Ras wrote: ↑
Sat Nov 21, 2020 12:05 pm
New feature idea: pausing tournaments. That would be useful for doing something else that needs processor power in-between, but without aborting the tournament. It could work as follows:
- Upon program start, c-chess-cli could print "press 'p' to pause tournament"
- Pressing the 'p' key for "pause"
- c-chess-cli prints "finishing ongoing games..."
- the ongoing games are finished, but no new ones started
- once all ongoing games have been finished, c-chess-cli prints "tournament paused, press 'r' to resume."
- Restarting would work via pressing 'r'.
- c-chess-cli would print "tournament resumed." and start the next games.
A different key for pause and resume would prevent the user from accidentally double-hitting the pause key and then being unclear about the state. Pressing 'r' before all ongoing games have been finished would just remove the pause state along with printing the "tournament resumed" message.
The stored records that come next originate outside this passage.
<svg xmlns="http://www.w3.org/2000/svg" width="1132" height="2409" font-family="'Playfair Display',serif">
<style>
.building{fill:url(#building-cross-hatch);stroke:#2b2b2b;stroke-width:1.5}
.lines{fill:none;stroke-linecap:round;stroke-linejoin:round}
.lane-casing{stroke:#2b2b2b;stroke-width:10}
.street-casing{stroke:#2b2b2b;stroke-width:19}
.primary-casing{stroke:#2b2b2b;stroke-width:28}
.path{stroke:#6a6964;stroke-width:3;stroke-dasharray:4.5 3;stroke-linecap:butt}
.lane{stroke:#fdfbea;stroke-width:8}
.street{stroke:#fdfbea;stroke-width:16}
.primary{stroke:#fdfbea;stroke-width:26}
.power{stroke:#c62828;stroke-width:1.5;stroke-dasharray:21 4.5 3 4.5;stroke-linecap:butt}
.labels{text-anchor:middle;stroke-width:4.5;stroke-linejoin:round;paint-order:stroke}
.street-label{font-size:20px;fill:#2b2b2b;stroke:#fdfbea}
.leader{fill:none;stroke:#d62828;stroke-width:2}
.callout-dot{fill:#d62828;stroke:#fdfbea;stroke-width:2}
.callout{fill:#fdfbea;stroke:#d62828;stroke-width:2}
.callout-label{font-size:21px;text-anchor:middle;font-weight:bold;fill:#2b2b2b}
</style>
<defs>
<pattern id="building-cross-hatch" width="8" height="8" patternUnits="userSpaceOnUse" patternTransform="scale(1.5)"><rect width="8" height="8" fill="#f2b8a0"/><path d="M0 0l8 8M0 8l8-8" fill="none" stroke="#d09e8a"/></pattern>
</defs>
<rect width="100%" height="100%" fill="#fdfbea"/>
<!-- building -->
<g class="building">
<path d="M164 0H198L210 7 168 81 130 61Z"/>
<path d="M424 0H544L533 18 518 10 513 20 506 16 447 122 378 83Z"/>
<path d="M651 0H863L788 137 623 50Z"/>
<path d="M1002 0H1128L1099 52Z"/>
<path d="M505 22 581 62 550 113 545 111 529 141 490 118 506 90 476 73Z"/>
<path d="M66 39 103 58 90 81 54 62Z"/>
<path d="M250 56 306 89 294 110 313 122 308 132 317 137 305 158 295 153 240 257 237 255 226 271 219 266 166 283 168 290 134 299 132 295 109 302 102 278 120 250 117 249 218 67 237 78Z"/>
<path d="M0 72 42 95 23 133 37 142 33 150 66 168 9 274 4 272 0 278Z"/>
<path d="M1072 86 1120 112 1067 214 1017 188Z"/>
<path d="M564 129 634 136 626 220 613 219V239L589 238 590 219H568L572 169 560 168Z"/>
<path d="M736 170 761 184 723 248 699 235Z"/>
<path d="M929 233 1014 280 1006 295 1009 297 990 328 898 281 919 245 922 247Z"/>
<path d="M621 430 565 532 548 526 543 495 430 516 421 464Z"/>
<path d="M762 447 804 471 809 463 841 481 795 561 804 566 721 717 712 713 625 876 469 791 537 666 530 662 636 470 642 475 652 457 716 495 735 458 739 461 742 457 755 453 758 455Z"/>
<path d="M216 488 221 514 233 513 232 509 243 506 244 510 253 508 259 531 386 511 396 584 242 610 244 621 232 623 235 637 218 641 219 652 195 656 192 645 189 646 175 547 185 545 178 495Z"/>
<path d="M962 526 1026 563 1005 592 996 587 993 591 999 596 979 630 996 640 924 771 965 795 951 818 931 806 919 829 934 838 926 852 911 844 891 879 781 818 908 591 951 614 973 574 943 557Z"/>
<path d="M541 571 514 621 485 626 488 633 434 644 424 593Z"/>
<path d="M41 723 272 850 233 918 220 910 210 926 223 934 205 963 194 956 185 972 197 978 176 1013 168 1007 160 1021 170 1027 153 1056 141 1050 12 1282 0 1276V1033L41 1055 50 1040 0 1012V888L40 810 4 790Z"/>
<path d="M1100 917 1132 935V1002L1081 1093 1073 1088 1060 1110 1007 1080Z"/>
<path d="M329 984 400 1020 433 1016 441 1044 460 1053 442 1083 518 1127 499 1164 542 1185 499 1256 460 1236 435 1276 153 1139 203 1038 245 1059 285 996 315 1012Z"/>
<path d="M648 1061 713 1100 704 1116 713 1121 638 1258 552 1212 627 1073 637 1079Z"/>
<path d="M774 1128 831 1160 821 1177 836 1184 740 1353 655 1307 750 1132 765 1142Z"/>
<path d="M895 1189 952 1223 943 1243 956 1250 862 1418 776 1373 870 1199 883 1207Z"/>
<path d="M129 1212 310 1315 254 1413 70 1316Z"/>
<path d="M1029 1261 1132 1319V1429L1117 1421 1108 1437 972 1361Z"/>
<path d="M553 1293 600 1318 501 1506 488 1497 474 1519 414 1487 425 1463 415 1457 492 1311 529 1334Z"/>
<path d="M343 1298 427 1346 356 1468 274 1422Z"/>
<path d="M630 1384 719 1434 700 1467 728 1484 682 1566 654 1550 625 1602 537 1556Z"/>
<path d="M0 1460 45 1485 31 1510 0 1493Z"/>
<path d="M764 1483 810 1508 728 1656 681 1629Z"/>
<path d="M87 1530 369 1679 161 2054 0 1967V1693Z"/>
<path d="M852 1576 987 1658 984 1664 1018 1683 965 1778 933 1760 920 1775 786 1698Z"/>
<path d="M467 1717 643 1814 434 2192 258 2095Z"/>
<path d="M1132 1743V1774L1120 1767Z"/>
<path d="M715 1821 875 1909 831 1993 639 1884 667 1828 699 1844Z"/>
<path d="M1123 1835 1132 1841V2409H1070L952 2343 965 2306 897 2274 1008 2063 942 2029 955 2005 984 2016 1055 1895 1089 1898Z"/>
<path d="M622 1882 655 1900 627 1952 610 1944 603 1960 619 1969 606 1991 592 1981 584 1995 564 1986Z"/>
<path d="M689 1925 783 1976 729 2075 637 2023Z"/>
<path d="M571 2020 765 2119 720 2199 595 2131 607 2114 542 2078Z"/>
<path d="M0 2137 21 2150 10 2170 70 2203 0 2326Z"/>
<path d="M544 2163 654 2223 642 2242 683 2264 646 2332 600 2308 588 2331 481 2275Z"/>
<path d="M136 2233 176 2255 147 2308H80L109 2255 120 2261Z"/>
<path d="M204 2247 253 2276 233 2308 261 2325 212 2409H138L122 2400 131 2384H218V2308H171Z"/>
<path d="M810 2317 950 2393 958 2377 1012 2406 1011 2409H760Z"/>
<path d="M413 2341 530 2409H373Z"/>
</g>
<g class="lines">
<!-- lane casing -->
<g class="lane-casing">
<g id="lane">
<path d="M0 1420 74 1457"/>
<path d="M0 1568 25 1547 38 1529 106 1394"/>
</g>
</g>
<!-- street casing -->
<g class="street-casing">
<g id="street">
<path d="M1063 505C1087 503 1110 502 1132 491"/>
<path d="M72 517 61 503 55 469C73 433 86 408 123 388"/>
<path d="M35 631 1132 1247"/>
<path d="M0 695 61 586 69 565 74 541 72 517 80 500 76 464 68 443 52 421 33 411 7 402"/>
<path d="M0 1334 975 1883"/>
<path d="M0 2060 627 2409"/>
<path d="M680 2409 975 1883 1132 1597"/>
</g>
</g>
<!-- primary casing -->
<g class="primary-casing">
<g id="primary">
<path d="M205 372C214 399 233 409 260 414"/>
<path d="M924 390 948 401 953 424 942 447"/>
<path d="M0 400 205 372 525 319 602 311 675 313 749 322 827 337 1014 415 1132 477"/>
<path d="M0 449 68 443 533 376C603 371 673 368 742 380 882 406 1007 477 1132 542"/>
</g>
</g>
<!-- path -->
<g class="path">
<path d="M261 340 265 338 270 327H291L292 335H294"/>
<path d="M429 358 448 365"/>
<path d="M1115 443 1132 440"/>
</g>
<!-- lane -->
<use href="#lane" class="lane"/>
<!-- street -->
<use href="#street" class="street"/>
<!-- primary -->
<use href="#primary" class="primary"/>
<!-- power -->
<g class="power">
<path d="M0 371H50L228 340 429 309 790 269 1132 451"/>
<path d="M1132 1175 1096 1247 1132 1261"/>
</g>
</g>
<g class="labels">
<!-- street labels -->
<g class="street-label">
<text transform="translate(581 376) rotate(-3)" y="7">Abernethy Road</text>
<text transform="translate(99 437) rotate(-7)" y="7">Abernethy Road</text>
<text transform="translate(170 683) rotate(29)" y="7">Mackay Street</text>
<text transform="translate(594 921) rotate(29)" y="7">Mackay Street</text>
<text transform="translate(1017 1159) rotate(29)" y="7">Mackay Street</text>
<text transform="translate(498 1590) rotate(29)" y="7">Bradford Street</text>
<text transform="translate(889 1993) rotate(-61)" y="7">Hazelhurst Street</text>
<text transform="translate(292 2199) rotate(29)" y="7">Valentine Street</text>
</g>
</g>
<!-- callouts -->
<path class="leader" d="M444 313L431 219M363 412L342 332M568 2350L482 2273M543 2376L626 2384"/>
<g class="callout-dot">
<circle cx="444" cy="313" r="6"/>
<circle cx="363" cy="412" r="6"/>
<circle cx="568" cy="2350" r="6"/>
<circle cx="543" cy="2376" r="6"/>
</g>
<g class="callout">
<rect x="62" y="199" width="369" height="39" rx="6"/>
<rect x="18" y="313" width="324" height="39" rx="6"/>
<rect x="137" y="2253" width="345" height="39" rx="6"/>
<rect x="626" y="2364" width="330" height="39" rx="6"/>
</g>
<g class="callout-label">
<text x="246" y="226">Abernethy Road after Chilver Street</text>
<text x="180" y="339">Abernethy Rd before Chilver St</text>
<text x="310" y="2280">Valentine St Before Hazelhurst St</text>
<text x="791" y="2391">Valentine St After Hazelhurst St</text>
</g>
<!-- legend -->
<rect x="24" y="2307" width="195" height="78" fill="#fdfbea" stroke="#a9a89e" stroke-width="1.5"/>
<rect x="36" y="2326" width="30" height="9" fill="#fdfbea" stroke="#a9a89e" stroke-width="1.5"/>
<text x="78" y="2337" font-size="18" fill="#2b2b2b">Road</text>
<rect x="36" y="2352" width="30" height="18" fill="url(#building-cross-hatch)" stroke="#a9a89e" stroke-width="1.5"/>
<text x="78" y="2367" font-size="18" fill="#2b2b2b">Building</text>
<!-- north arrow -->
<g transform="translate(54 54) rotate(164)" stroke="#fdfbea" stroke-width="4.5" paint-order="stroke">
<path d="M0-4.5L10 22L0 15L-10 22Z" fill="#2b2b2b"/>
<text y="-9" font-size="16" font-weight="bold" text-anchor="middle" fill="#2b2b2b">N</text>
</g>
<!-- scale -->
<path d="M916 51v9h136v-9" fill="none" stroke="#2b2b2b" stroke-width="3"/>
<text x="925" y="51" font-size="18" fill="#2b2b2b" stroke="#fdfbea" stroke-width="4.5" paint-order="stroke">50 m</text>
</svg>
Another use case is system crashes, or computer switches off (eg. overheating). Or even a power cut. Could be the grid. Or your wife accidently stumbles on the wire while vacuming
So I would rather make the state persist in a tournament file, and be able to resume from that. This will also be much easier to implement than the interactive logic you propose (pausing/resuming threads is easier said than done, don't forget all these threads are busy waiting for blocking I/O). All I need to do is write a file with the argument list, the idx of the next game to play, and the (W,L,D) triplets for each pair.
The difficulty is that ongoing and mis-ordered games are lost, and can't be counted in the idx value. So I must only count the longest sequential sequence of completed games. For example, if we played (0,1,2,5,7,6,3), then (0,1,2,3) can be counted, and the tournament should resume with idx=4. Fortunately, I already have that logic built for sequential PGN output, so I can try to reuse it.
Regarding HGM's flexible concurrency, I think it could be viewed as a natural extension of this. You could specify the concurrency as you resume, overriding the original value. So you start with 8, then hit Ctrl+C, then resume with 6, etc. I would rather do it that way, than changing concurrency on the fly with the program still running, which is over-engineneering IMO.
Theory and practice sometimes clash. And when that happens, theory loses. Every single time.